Thursday, March 10, 2011

God forbade...must reading!

Aggression




  In psychology and social sciences, aggression, or combativeness, refers to behavior between same species to cause pain or harm. To show aggression toward members of another species is common, lions are aggressive hunters of antelopes, eagles aggressive hunters of small mammals.



 Physical aggression is different than violence. Aggression, the initation of violence. Often, retaliatory violence is not considered aggressive, because it is responsive and defensive.



  Aggression serves the purpose of establishing a dominance heirarchy. Certain animals, initiated in a common environment, first try to establish their role in the dominance heirarchy. Generally, the more dominant animals are more aggressive than subordinates. Aggression found to lessen about a day after initiation.



  One theory states when one sex makes a higher parental investment, considered a resource for which the other competes. This, generally, the female sex.



  For males, important to dominance establishment, to hold resource for reproductive opportunity to pass on genes. Male reproductive success is compelled by the number of partners they can mate with. As a result males get into more physical aggression than females, take more risks to compete with other males, to up their status.

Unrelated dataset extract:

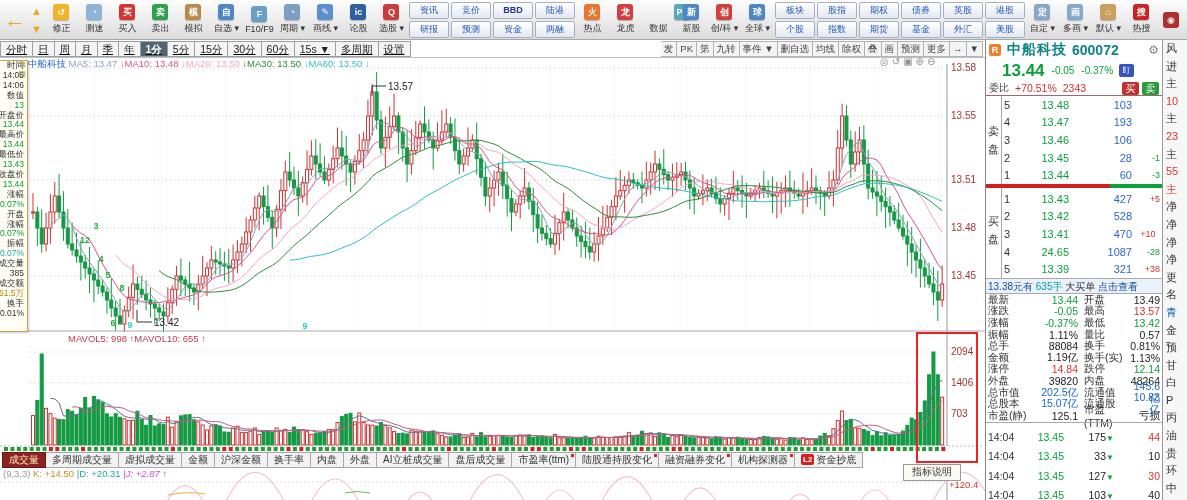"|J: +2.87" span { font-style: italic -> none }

  Dominance establishment is more costly for females, they have less to gain from going after status. Aggression in females focuses mainly on resource acquisition, more likely to take less physically dangerous and more covert indirect aggression.

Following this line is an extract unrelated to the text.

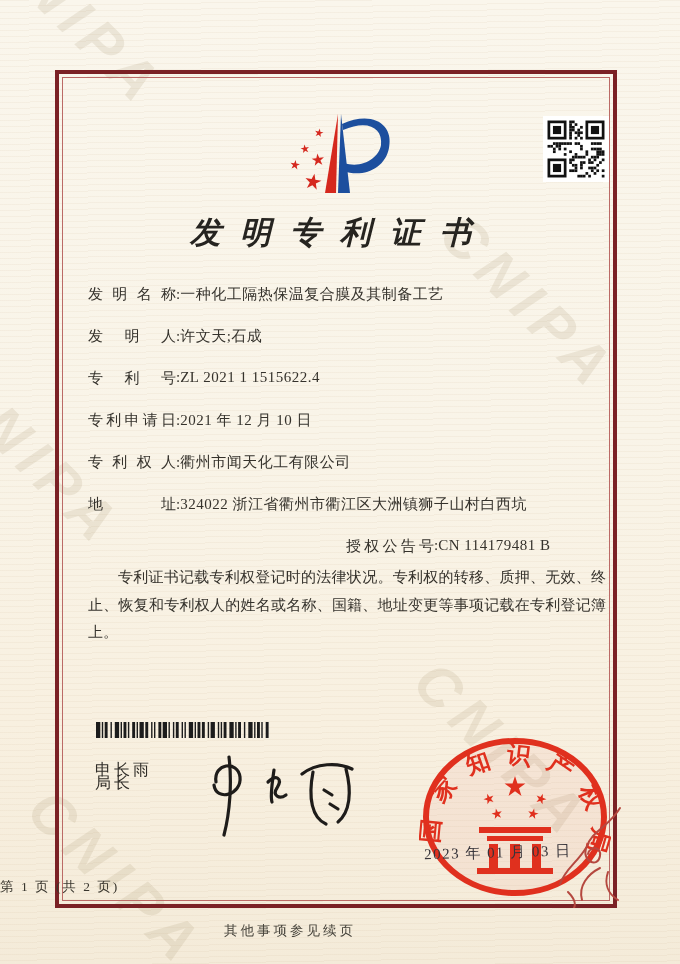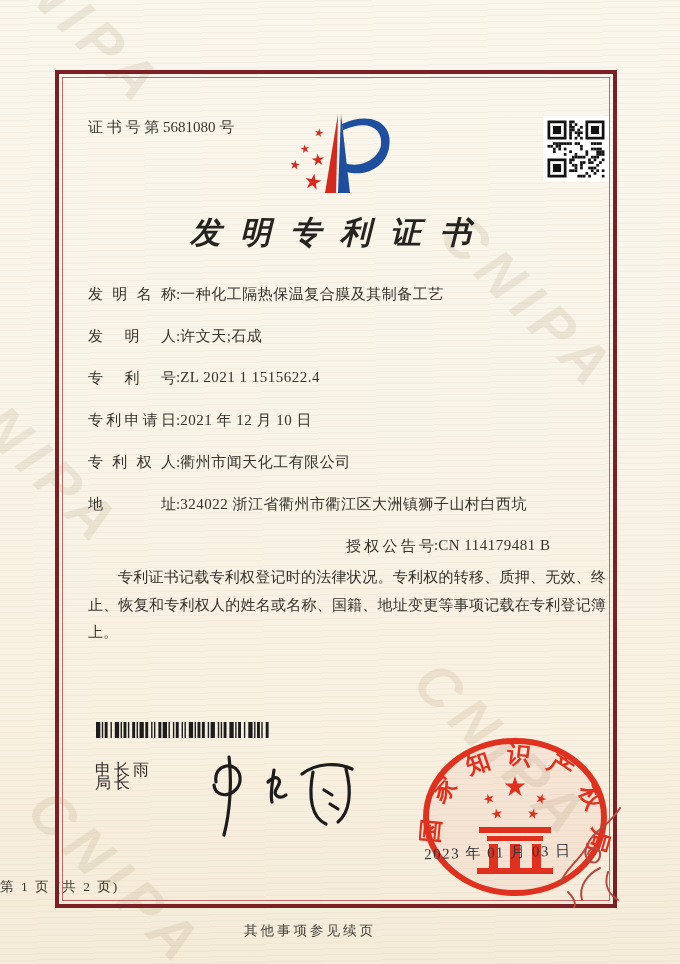"证 书 号 第 5681080" div.certno { html: <div>证 书 号 第 5681080 号</div> -> none }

  There is evidence males are more quick to aggression, more likely to express aggression physically. Some scientists argue, concerning relational aggression and social rejection, though, rarely shown physically, females can be quite aggressive.



  Children must be taught, early, to develop the social skill of being assertive, asking others for information, initating conversation, dealing with peer pressure. Assertive behavior can help learning, but, with young children aggressive behavior can be good, leading to communication skill and conflict resolution. By school age, children should learn more socially appropriate communication skill, verbal or written language. Children should be provided effective and socially acceptable ways of handling anger, careful not to reinforce aggression with aggressive punishment. By managing your own temper, providing example of acceptable behavior. Keeping in mind, occasional outbursts are normal.



  Violent females have been found to engage in self-harm, unpopularity and depression. Female aggression among children more likely than males. Teachers have found overtly aggressive females more maladjusted than males. A universal violence prevention program found stronger support for non-violence, less acceptance of the use of violence among males than females. A similar program aimed at improving social competency reduced physical fighting among boys, but not girls.